You can learn more about the author at his website.
Colin Specter is about to be a teen sensation. He’s just signed a record deal which will see him climb the dizzying heights of fame. However he’s framed by the Christos family for a drugs deal and winds up in prison, in the process mutilated, loses his voice and his girl, Zooey.
Fast forward seven years and Specter is getting out of jail and he’s looking to even the score.
Wake The Undertaker is Clifford’s debut novel. I find that really hard to believe because this is a really well written, hugely compelling story which I struggled to put down and feels like it’s been generated by someone with years of experience under their belt.
When Specter goes into jail he’s a lightweight, when he emerges he’s a different man. Literally toughened and hardened. He’s quickly drawn into what appears to be a gang war within the Christos family. The father (the Old Man) appears to be legitimising himself, now a philanthropist rather than drug supplier, and he’s running for mayor. The son, Gabriel, who was present when Specter was set up, is a mess and spiralling out of control.
There are two aspects that make this book so interesting. First, it’s not a simple case of revenge. For a reason Specter can’t explain to himself he starts to help his tormentor, Gabriel, against the Old Man and we follow him during the journey, as he learns to be someone else. He unravels a mystery whilst fighting for survival and rediscovering himself in the outside world where he’s no longer what he was. Throw in love interest Zooey, who’s also tied up with the Christos’ and it’s a non-stop rollercoaster in the underbelly of Bay City.

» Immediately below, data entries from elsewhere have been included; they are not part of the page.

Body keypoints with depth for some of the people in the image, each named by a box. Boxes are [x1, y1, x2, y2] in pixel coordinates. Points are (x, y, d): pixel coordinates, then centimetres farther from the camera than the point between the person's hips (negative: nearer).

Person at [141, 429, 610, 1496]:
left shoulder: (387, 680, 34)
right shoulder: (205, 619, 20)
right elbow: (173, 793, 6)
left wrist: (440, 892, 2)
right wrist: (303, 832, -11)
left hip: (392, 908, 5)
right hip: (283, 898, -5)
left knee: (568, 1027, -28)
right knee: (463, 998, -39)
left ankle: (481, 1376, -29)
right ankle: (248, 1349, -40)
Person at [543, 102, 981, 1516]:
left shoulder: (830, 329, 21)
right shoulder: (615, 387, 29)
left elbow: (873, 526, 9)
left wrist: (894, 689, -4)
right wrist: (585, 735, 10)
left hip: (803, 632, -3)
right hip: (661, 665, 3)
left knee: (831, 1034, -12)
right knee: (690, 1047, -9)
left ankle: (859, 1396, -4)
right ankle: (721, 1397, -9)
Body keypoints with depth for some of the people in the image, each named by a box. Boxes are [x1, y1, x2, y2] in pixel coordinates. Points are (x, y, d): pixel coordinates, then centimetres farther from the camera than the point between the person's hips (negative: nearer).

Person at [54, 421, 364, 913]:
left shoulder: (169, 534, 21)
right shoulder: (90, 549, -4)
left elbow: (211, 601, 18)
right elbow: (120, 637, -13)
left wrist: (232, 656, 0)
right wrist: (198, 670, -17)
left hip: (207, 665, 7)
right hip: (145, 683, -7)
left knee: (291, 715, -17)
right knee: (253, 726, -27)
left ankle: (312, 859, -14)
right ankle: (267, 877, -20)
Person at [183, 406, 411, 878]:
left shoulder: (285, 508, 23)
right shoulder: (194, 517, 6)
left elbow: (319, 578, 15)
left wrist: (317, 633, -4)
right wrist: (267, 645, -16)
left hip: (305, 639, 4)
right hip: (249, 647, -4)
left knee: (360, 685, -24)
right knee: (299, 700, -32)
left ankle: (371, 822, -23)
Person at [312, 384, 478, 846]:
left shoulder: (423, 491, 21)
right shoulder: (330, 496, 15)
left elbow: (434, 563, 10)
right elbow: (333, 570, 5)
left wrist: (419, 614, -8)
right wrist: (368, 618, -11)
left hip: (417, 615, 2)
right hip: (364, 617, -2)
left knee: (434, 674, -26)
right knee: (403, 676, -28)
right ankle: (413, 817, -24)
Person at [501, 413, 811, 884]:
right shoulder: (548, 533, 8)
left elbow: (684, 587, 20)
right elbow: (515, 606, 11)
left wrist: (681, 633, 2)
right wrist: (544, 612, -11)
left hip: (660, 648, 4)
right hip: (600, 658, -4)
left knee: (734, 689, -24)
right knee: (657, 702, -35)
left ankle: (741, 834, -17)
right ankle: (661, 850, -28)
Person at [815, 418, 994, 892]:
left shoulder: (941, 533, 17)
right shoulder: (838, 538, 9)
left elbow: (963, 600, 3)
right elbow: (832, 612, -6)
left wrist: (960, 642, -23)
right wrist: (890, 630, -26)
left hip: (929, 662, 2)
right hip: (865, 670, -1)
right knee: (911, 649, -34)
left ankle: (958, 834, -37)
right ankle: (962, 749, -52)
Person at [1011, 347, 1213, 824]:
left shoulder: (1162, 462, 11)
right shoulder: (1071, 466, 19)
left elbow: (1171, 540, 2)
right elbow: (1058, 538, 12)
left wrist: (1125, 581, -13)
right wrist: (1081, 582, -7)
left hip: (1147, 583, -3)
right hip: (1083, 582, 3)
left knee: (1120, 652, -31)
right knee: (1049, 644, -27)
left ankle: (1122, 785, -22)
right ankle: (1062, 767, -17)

Second is Clifford’s voice. The prose and the descriptions used are a really rich tapestry against which the story unfolds. For example Specter has just left jail and is inspecting his new digs:
I took a look at my new home. Nursery blue wallpaper, rotting yellow and brown like lifelong tobacco stains, curling around the edges and peppered with graffiti. A bureau minus three drawers, infested with bugs and butane scars. Carpet worn out in fat swathes. Blood speckles on the ceiling. A sink for a toilet. Places like the Alkan don’t have in-room bathrooms. The can is down the hall and usually plugged by some junkie. So you piss in the sink.
Terse and to the point, which is how I like it. Excellent book, excellent writing. I’d love to say more, but I don’t think I can do Wake The Undertaker proper justice.